Colin Alexander Campbell OBE DSO ME was born at Shedden, Ontario (ON) the son of Archibald Campbell and Flora (McCallum) Campbell. In 1921, Campbell graduated from Queen's University, Kingston ON with a Mining Engineer (ME) degree and began a career in mining with the Hollinger and McIntyre Mines company. In 1937, he was elected as a Member of the Legislative Assembly (MLA) for Ontario and was appointed to Premier Hepburn's Cabinet as Minister of Public Works.

In 1939, when WW2 broke out Campbell resigned his Cabinet post and went overseas with the Royal Canadian Engineers. He subsequently formed an elite unit of miners and proved that the concrete blocks planned as enemy tank roadblocks could be easily breached. He had his miners fill ordinary pipes with gelignite and put them under concrete roadblocks. He then showed that tanks that tried to knock them over caused the gelignite to explode and blow a trench too deep for tanks to pass.

Among his many feats, his greatest achievement was at Gibraltar, where under the greatest secrecy, he brought a team of hard rock miners and diamond drillers all of them specialists and all of them Canadian. Their first job was to hollow out the rock to accommodate 12,000 men for two years without any form of reprovisioning. Having achieved that, they went on to build an 1800 yard runway, half of which required a land fill operation in the sea. This allowed control of Gibraltar which was absolutely essential to the success for landing allied forces in North Africa.

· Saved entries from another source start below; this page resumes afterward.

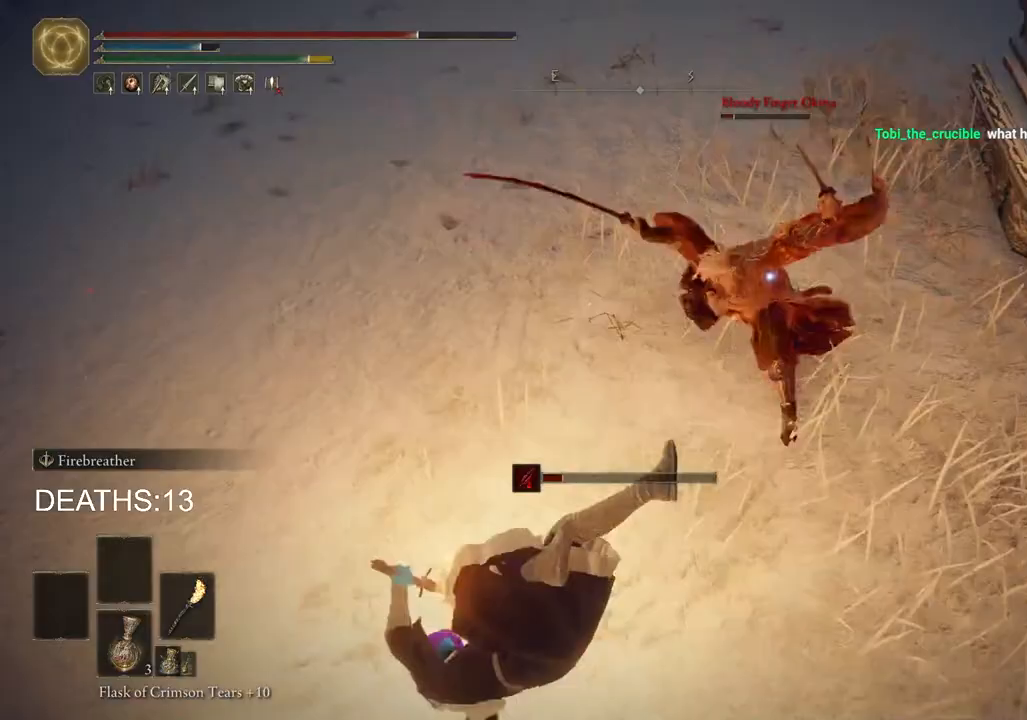
{"buttons": ["CIRCLE"], "left_stick": "up", "right_stick": "center", "events": [[67, "CIRCLE", "down"], [267, "left_stick", "up-left"], [367, "left_stick", "up"]]}
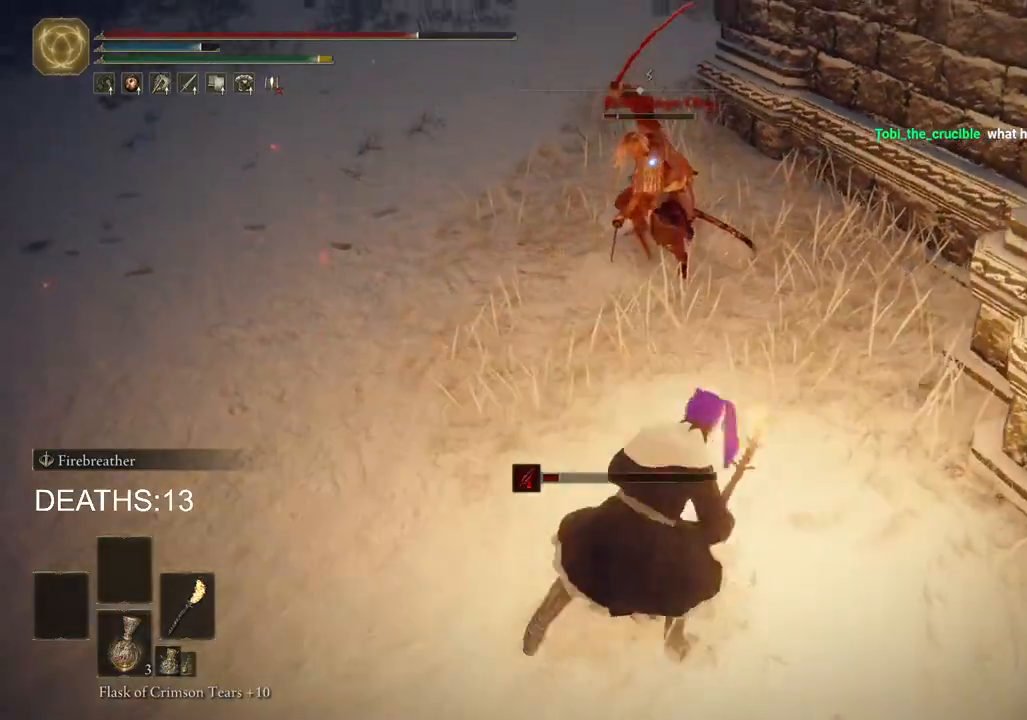
{"buttons": [], "left_stick": "up", "right_stick": "center", "events": [[83, "R1", "down"], [217, "R1", "up"], [233, "CIRCLE", "up"]]}
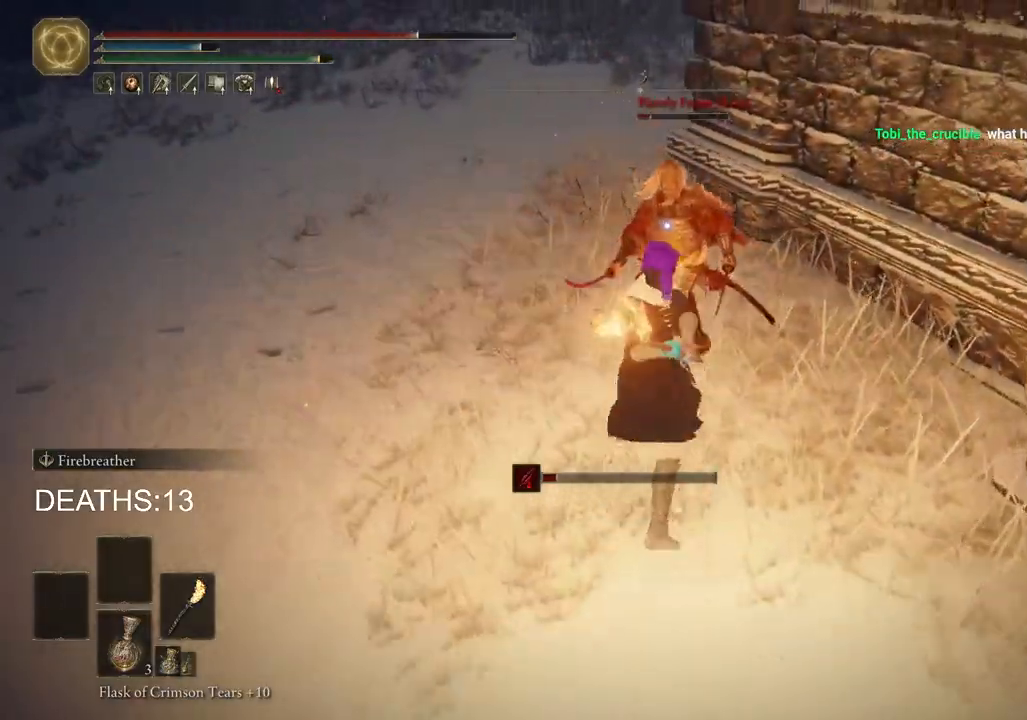
{"buttons": ["R1"], "left_stick": "up", "right_stick": "center", "events": [[283, "R1", "down"], [350, "R1", "up"], [450, "R1", "down"]]}
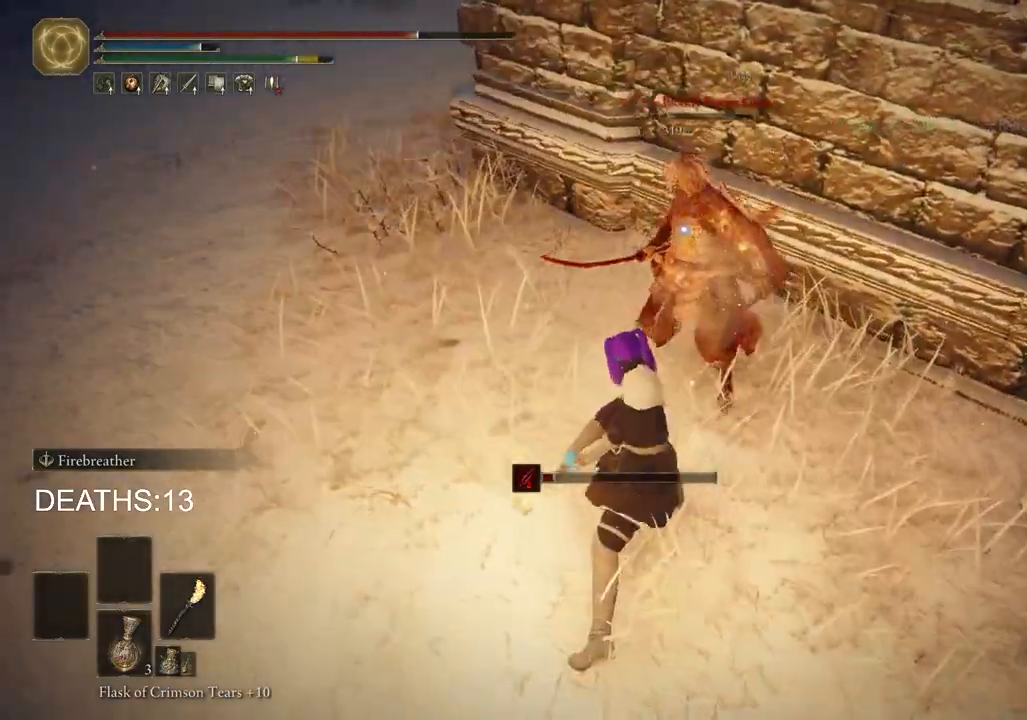
{"buttons": [], "left_stick": "up-right", "right_stick": "center", "events": [[33, "R1", "up"], [483, "left_stick", "up-right"]]}
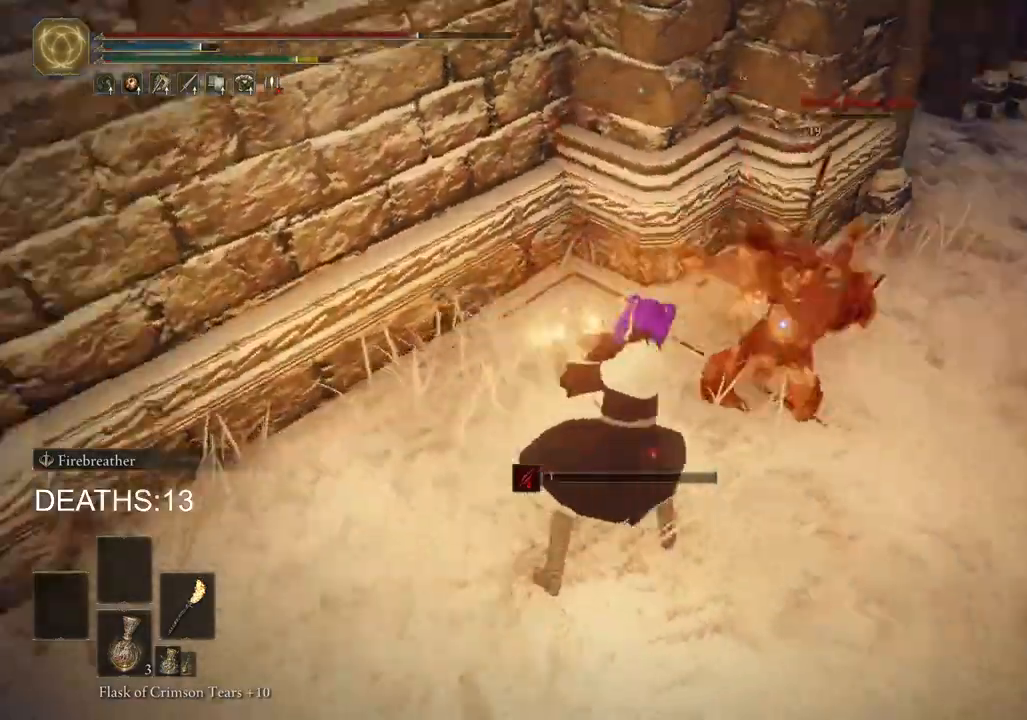
{"buttons": [], "left_stick": "up-right", "right_stick": "center", "events": []}
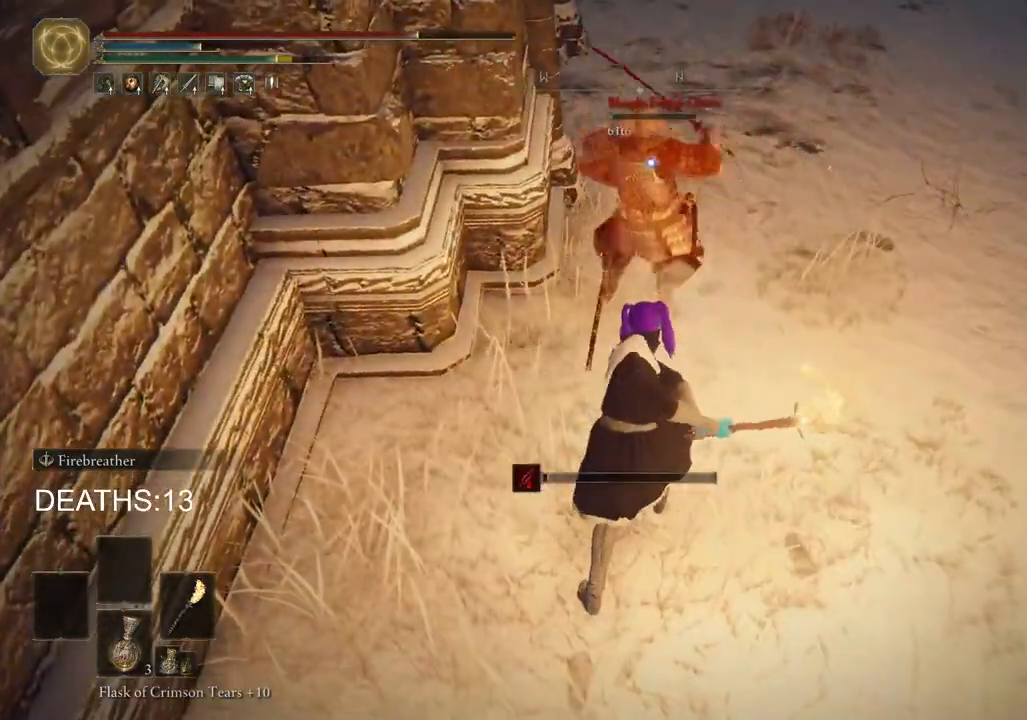
{"buttons": ["CIRCLE"], "left_stick": "up", "right_stick": "center", "events": [[200, "CIRCLE", "down"], [467, "left_stick", "up"]]}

In 1943, his feats were recognized by making him an Officer of the Order of the British Empire (OBE). The USA decorated him with membership in the Legion of Merit. By the end of WW2, he had received the Distinguished Service Order (DSO) for distinguished service equivalent to distinguished service in contact with the enemy.

In 1923, he had married Vera Smith, daughter of Mr. and Mrs. M.S. Smith of Dutton ON. They had 5 children; Archie, Keith, Donald Ross, Anne Meryl and June Lucille.